What is the hypothesis here?? Run more ____ duration on the EX cam than in the IN cam, and achieve more HP in the this _____ rpm range?

 

Awesome info!

 

@EG1834

Sounds interesting what you are doing with Chevy LSx motors. What cam numbers do you use on the motors for what RPM ranges? And what type of Intake (configuration and runner length and cross-section).

 

Larry used to be a big advocate of this approach many years ago. For all I know, he might still be. However, I don't ever remember it producing results that were better than the more conventional approaches used by other head porters and engine builders. This was one of the explanations they gave for why the infamous H22 made so much power, before that situation blew up.

 

Its in a few books, Also on a few sites that I've read, i believe its also in one of the zip files i got from Blair's site.. i'll have to double check its just something thats always stuck in my memory.


I was simply trying to see what others thought on the situation. I believe that no matter how well a head is ported, or how awesome the valves are or header, that you can still never actually empty the cyl quickly enough. Which is what i wanted to see what others thought about having a longer duration exhaust camshaft that would be considered outside of the "norm"..

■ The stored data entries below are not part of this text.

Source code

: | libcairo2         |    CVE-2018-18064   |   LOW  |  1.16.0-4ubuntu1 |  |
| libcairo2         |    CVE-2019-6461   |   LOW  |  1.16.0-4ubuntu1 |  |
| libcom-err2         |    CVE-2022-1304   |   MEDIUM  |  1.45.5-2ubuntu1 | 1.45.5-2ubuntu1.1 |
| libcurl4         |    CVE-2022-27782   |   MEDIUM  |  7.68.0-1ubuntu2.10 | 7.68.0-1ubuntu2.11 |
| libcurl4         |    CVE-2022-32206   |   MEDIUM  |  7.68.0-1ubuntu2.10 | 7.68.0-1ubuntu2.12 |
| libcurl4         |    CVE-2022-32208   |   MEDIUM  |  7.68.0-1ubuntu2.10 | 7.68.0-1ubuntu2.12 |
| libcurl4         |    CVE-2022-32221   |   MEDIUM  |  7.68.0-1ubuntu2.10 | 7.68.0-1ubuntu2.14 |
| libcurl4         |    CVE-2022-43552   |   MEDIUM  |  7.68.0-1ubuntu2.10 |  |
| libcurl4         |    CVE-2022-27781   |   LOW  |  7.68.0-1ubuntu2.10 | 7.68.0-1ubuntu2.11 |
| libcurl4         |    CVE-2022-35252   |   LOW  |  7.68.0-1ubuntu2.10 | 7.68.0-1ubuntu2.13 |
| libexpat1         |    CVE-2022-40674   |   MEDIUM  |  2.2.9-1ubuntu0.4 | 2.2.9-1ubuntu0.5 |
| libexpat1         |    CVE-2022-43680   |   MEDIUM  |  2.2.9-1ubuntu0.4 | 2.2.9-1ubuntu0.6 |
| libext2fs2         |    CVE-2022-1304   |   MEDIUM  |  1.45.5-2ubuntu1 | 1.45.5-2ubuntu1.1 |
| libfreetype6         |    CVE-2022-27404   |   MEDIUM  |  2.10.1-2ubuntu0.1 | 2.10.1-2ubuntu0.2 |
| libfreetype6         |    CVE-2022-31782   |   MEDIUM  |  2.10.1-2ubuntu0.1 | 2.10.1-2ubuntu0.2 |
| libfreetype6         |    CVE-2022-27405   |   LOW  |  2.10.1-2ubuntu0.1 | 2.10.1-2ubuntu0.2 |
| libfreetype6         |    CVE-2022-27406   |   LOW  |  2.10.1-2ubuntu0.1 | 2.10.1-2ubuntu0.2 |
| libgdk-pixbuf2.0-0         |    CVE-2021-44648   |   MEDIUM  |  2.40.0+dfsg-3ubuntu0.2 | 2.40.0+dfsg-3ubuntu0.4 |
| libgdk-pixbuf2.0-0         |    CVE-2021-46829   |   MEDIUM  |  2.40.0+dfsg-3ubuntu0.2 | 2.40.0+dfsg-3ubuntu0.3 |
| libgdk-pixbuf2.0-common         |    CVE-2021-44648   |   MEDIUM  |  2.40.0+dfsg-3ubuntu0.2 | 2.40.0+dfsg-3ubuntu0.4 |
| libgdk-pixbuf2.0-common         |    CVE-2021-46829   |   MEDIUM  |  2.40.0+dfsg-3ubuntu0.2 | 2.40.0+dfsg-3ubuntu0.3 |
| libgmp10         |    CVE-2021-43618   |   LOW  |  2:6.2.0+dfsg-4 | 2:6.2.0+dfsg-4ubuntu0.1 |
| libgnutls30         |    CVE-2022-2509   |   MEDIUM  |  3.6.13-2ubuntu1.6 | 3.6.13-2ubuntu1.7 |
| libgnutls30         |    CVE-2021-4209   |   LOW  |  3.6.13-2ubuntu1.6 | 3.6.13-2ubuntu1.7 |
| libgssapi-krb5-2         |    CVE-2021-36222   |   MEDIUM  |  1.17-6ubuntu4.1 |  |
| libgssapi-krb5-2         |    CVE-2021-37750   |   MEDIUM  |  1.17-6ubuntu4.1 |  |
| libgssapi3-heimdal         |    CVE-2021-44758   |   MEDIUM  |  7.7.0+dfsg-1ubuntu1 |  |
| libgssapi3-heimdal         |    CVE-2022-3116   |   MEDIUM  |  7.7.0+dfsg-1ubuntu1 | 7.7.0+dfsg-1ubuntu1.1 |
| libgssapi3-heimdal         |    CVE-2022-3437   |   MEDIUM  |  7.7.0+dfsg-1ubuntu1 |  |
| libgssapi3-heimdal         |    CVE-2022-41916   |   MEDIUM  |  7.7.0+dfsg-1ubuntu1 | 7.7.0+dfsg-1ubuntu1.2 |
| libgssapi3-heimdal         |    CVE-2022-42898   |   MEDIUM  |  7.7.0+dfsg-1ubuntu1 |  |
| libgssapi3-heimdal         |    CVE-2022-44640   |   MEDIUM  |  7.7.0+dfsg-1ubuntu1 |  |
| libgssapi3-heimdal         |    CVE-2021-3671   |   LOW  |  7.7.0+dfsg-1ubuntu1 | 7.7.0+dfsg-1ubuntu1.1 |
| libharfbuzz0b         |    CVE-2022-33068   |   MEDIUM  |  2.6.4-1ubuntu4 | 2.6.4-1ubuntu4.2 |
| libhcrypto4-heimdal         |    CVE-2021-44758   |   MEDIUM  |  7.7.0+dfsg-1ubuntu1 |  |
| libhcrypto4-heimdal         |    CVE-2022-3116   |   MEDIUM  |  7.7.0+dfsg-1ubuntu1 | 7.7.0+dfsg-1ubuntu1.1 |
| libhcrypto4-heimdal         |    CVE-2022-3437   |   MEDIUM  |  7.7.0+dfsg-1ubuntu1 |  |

I've noticed on alot of camshafts now, the duration is longer by 3-8 degrees on the exhaust over the intake and i figured since i was going to "test" this theory out, i wanted to know what others thought..

I also thought it was a good topic to cover since people always want to build or run badass engines, but run headers like DC sports or some dinky 4-1 ebay header and expect the engine to breath awesomely.. I'm just waging the war on "bro" science, thats all, with all the smart people we've had here i figured it was time to work with, rather then against.
I believe its a good topic to cover, and I'm sure there will be alot more. But i'd like to have pave the way as well as others. This just isn't about camshaft design, can also include a ton of things, like others have mentioned.. The adjustable header really has caught my attention.

 

If you are using "hard" numbers from other sources, then please cite so other with a passion for knowledge can review. That's soup de jour with good scientists.

A couple more degrees of duration? At what lift, 0.010 0.050, 0.100?

What is the desired result, a.k.a. goal. Make more power everywhere, up top, down low?

I thought everyone knew all the fast people ran RMF headers (RIP, sir). Why chose a cam to fit a shitty setup. Just run a good header. Easier to install.